- Education: PhD Computer Science, M.Sc. Computer Engineering
- Alma mater: York University at the Lassonde School of Engineering, Sharif University of Technology, University of Toronto's Rotman School of Management
- Occupation: AI scientist
- Known for: Winning $1 million Zillow Prize

= Nima Shahbazi =

Canadian AI scientist

Nima Shahbazi is a Canadian AI scientist who won the $1 million Zillow Prize by creating the most accurate home valuation algorithm that beat Zillow's Zestimate by over 13 percent.

== Education ==
Shahbazi earned his PhD in Computer Science from York University at the Lassonde School of Engineering, where he studied under the supervision of Dr. Jarek Gryz and Aijun An. He earned a Master of Science in Computer Engineering from Sharif University of Technology in 2006 and completed entrepreneurship studies at the University of Toronto's Rotman School of Management in 2018.

== Career ==
Shahbazi is an expert LLMs, RAG, and MLOps, and holds a track record of delivering scalable machine learning products. He is currently the President of Mindle.ai.

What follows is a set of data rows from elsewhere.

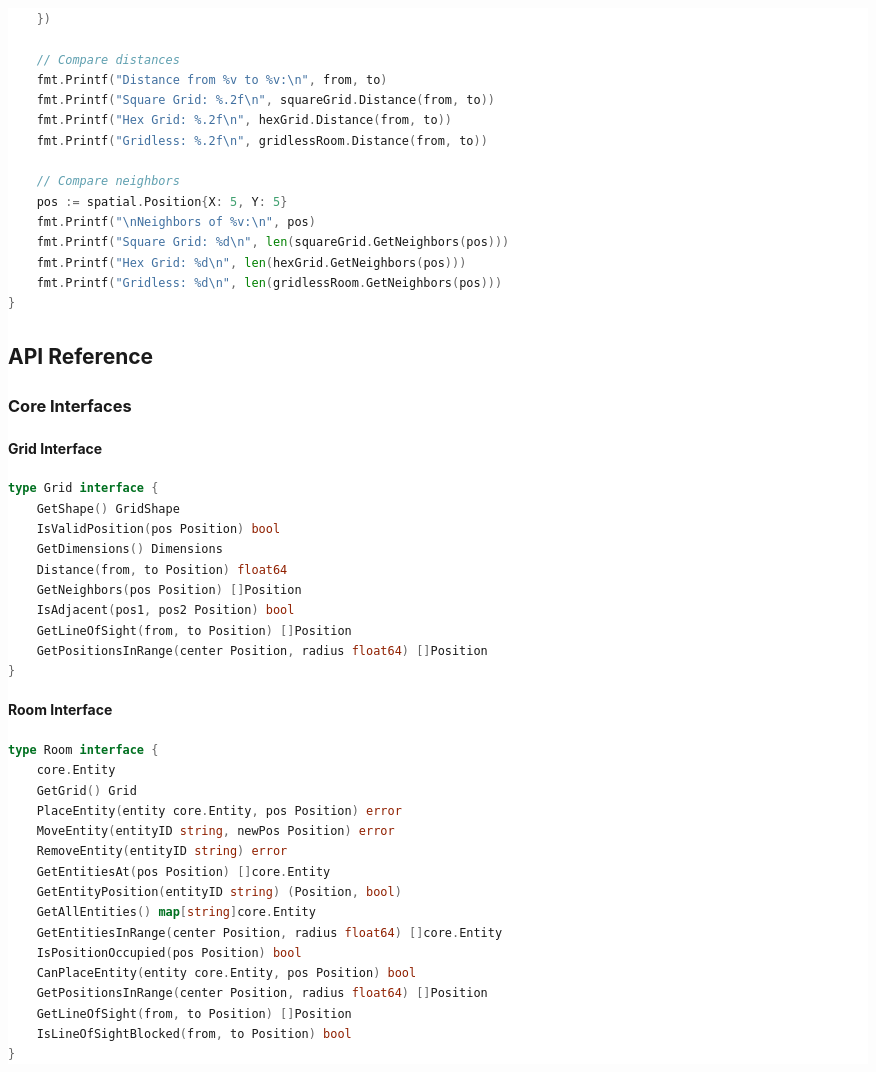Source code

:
 ```go
    })
    
    // Compare distances
    fmt.Printf("Distance from %v to %v:\n", from, to)
    fmt.Printf("Square Grid: %.2f\n", squareGrid.Distance(from, to))
    fmt.Printf("Hex Grid: %.2f\n", hexGrid.Distance(from, to))
    fmt.Printf("Gridless: %.2f\n", gridlessRoom.Distance(from, to))
    
    // Compare neighbors
    pos := spatial.Position{X: 5, Y: 5}
    fmt.Printf("\nNeighbors of %v:\n", pos)
    fmt.Printf("Square Grid: %d\n", len(squareGrid.GetNeighbors(pos)))
    fmt.Printf("Hex Grid: %d\n", len(hexGrid.GetNeighbors(pos)))
    fmt.Printf("Gridless: %d\n", len(gridlessRoom.GetNeighbors(pos)))
}
```

## API Reference

### Core Interfaces

#### Grid Interface
```go
type Grid interface {
    GetShape() GridShape
    IsValidPosition(pos Position) bool
    GetDimensions() Dimensions
    Distance(from, to Position) float64
    GetNeighbors(pos Position) []Position
    IsAdjacent(pos1, pos2 Position) bool
    GetLineOfSight(from, to Position) []Position
    GetPositionsInRange(center Position, radius float64) []Position
}
```

#### Room Interface
```go
type Room interface {
    core.Entity
    GetGrid() Grid
    PlaceEntity(entity core.Entity, pos Position) error
    MoveEntity(entityID string, newPos Position) error
    RemoveEntity(entityID string) error
    GetEntitiesAt(pos Position) []core.Entity
    GetEntityPosition(entityID string) (Position, bool)
    GetAllEntities() map[string]core.Entity
    GetEntitiesInRange(center Position, radius float64) []core.Entity
    IsPositionOccupied(pos Position) bool
    CanPlaceEntity(entity core.Entity, pos Position) bool
    GetPositionsInRange(center Position, radius float64) []Position
    GetLineOfSight(from, to Position) []Position
    IsLineOfSightBlocked(from, to Position) bool
}
```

Shahbazi is involved in algorithmic trading. In 2019, he was the winner of the $1 million Zillow Prize, considered as the biggest computer science or AI competition in history. He won the prize by creating the most accurate home valuation algorithm that beat Zillow's Zestimate by over 13 percent.

Shahbazi is a Kaggle Competitions Grandmaster whose models consistently rank in the Global Top 10 on the platform. He has achieved top placements in competitions including the Mercari Price Suggestion Challenge, Two Sigma Financial Modeling Challenge, and Home Depot Product Search Relevance.

Shahbazi's speaking experience includes presentations at the Kaggle Days in Toronto, and RBC Disruptors. Beyond his professional accomplishments, Shahbazi is passionate about tennis.

In 2025, he participated as a speaker at Canada AI Day, held as part of the ACM KDD conference, where discussions focused on transparency, fairness, data governance, and the societal impacts of artificial intelligence.

In 2026, Shahbazi served as a keynote speaker at the Appraisal Institute of Canada–Ontario's "Evolving With Value" Conference, where he spoke about the use of artificial intelligence in valuation and data-driven decision-making. That year, he also participated as a speaker at a reinforcement learning event hosted by Georgian, discussing developments and applications of reinforcement learning and artificial intelligence.